The Guarantor is engaged for the purposes of issuance of its
guarantee in support of the principal portion of the Notes.
[0071] Indenture: the agreement entered by and between the Issuer
and the Trustee which governs the administration of the Notes and
to which the Fiscal Agent is an administrative extension.
[0072] Guarantor: the issuer of the Interest Letter of Credit.
[0073] Interest Letter of Credit: the letter of credit that secures
the payment of interest due under the Notes; usually issued as a
direct-pay letter of credit.
[0074] Investment Account: an interest-bearing, depository account
at the Fiscal Agent's institution designated for the deposit and
disbursement of Note proceeds in favor of certain identified
investments.
[0075] Issuer: a bankruptcy remote special purpose entity which
issues the Notes, makes the offering for the purpose of attracting
investment and subsequently manages and implements the proceeds of
the sale of the Notes prior to the application of the proceeds in a
manner consistent with the investment criteria established upon
Note issuance and as stated in that certain Offering
Memorandum.
[0076] Note: the financial instrument being offered for sale to the
institutional capital markets in accordance with the principles of
the present invention.
[0077] Note Holders: the subscribers; the owners of the Notes which
have been sold via the offering.
[0078] Offering Memorandum: the document which provides the
potential investor with a required description of and disclosure
related to the nature of the Notes being offered for sale.

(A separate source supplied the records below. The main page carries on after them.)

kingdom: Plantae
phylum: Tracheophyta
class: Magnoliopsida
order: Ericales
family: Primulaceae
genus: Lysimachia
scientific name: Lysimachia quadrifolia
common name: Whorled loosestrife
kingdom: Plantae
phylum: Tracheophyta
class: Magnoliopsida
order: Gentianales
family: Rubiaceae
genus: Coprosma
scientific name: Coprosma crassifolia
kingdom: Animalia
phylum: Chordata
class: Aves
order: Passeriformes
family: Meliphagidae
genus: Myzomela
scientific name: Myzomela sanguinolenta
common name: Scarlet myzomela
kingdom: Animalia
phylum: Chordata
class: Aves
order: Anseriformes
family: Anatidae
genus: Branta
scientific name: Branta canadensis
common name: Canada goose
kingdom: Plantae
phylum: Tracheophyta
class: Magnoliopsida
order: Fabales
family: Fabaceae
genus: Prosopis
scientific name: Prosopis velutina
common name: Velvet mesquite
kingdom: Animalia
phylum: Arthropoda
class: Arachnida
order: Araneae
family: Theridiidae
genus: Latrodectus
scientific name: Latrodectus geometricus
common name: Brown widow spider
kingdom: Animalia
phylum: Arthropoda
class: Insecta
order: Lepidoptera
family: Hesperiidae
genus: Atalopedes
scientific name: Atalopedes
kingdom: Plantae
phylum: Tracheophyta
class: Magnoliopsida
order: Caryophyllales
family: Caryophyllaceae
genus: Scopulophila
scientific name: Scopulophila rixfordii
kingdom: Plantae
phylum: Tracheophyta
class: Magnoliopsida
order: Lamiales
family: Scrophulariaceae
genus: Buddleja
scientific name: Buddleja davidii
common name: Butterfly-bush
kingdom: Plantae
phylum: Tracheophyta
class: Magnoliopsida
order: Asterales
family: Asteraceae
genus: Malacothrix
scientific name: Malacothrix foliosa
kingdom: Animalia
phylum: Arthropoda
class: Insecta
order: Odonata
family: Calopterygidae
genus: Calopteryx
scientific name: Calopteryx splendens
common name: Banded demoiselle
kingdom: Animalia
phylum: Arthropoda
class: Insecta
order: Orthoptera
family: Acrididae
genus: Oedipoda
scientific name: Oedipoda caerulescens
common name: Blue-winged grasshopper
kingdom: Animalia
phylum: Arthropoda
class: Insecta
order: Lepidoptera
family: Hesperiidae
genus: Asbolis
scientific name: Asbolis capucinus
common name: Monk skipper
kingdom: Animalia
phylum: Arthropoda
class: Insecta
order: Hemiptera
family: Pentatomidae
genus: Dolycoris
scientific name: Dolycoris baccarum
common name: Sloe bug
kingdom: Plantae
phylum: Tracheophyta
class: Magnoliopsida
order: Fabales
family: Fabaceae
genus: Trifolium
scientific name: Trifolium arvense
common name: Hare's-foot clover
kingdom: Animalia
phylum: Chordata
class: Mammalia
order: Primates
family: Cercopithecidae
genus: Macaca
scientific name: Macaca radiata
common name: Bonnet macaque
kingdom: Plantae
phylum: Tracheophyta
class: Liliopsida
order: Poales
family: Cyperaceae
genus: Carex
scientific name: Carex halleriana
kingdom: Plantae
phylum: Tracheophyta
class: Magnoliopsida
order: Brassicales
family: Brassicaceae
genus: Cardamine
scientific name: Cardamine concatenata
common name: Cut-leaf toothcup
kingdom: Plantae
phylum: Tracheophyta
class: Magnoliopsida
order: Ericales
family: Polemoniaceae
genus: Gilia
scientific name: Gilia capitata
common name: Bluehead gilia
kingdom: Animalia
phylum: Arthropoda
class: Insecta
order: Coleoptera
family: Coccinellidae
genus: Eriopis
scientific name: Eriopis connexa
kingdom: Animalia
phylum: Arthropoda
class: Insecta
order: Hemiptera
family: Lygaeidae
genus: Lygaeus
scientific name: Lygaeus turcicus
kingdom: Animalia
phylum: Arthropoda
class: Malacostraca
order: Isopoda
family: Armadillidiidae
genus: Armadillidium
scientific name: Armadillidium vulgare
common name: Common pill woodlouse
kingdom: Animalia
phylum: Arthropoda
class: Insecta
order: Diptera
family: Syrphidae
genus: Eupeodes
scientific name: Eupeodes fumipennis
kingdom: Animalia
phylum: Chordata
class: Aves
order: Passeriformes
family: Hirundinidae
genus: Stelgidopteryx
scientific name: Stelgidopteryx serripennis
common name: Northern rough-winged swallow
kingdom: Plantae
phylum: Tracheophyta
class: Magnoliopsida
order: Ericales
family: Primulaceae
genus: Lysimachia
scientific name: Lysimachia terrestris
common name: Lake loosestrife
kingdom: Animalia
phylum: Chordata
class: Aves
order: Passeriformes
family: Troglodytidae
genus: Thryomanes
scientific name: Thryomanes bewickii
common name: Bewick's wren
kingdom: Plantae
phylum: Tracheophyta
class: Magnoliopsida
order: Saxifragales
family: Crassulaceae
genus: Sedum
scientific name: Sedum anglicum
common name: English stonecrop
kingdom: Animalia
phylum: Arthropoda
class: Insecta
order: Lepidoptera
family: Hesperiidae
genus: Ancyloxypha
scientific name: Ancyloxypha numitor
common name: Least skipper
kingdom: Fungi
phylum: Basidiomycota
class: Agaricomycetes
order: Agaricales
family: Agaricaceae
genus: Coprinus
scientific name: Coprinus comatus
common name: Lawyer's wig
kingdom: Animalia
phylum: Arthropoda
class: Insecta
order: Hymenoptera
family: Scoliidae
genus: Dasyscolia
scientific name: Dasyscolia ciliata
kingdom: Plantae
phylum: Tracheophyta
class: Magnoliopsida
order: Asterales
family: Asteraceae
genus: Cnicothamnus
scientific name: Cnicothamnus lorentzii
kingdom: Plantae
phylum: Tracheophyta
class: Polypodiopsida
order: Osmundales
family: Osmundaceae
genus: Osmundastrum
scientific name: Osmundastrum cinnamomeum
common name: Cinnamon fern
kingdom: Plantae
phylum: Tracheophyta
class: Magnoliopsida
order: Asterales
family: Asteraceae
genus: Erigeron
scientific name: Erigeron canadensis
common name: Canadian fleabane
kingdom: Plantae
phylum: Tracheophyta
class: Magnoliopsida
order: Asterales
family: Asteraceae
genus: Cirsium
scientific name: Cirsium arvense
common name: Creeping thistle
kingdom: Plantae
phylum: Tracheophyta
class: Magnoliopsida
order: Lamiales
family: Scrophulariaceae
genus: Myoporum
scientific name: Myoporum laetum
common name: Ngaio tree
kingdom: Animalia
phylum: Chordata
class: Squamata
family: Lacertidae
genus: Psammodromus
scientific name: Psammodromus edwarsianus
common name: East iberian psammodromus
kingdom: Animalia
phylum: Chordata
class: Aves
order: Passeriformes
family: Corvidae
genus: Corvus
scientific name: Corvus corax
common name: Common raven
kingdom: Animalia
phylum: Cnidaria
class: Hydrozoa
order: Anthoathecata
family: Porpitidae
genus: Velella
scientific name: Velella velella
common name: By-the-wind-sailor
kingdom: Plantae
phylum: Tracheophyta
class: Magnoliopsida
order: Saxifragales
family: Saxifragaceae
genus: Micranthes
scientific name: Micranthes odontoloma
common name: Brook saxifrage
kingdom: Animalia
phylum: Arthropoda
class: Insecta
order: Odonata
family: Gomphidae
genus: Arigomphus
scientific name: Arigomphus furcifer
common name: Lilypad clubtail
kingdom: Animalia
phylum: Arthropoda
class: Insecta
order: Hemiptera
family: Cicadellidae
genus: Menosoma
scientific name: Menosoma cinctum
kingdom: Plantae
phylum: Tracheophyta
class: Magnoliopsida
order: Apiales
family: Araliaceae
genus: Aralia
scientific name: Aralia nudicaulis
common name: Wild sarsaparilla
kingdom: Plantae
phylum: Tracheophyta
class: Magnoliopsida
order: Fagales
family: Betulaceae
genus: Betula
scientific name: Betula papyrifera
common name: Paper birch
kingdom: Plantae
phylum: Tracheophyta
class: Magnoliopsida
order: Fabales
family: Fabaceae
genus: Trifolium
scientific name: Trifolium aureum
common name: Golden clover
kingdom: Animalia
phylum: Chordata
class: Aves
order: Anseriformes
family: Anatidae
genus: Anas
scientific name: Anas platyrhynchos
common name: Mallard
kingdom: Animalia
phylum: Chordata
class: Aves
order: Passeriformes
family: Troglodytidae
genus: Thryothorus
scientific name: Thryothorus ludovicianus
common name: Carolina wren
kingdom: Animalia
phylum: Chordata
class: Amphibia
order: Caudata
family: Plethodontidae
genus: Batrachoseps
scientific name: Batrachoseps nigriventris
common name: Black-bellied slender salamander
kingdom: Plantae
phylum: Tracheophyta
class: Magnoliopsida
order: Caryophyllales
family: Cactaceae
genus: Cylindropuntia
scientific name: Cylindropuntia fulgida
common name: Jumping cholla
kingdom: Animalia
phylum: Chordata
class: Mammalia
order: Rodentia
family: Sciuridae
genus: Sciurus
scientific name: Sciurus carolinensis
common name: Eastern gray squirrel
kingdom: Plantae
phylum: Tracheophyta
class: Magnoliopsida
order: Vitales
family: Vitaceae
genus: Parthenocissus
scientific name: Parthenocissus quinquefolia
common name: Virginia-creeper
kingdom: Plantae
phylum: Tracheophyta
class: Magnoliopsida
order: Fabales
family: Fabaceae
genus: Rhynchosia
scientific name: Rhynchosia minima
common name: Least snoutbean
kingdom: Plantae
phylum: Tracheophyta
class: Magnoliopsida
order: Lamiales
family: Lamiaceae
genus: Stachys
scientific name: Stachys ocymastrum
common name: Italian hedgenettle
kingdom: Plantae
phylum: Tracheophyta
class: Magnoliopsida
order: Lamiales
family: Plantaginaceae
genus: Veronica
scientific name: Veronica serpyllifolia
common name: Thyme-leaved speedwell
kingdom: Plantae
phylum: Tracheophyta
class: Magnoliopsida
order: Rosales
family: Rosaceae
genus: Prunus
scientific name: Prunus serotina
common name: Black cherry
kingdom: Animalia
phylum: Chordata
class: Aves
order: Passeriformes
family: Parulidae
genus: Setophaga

[0079] Principal Letter(s) of Credit: the Letter(s) of Credit which
secure the payment of the principal portion of the Converted
Notes.
[0080] Private Placement Agent: the entity which is expressly
responsible for the marketing of the offering on behalf of the
Issuer.
[0081] Remarketing Agent: the entity that is engaged at the time of
offering of any alternative entity substituted therefore at any
time subsequent thereto for the remarketing or resale of any
tendered Notes during the life of the Notes.
[0082] Reserve Account: an interest bearing, depository account at
the Fiscal Agent's or Guarantor's institution designated for the
reservation and holding of funds as security for the Convertible
Notes during the Reserve Period, but, however, prior to the
Conversion Date of the Convertible Notes.
[0083] Reserved Note Proceeds: those Note proceeds which are placed
on deposit in the Reserve Account for the purpose of cash-securing
the principal portion of the Convertible Notes during the Reserve
Period but, however, prior to the Conversion Date of the
Convertible Notes.
[0084] Reserve Period: that period of time while Note proceeds are
held in the Reserve Account.
[0085] Subscribers: those entities, parties or individuals who
purchase the Notes, consisting primarily of institutional investors
(such as for example money market funds), corporations, trust
departments and, to a lesser extent, high net worth
individuals.
[0086] Trustee: the entity responsible for the administration of
the Notes for the benefit of the Issuer and the Note Holders
throughout the life of the Notes; governed by the terms and
conditions of the Indenture executed with the Issuer.
[0087] Variable Rate Demand Notes (VRDNs): short-term floating rate
debt instruments that may be credit enhanced by application of a
bank letter of credit or a municipal bond insurance policy.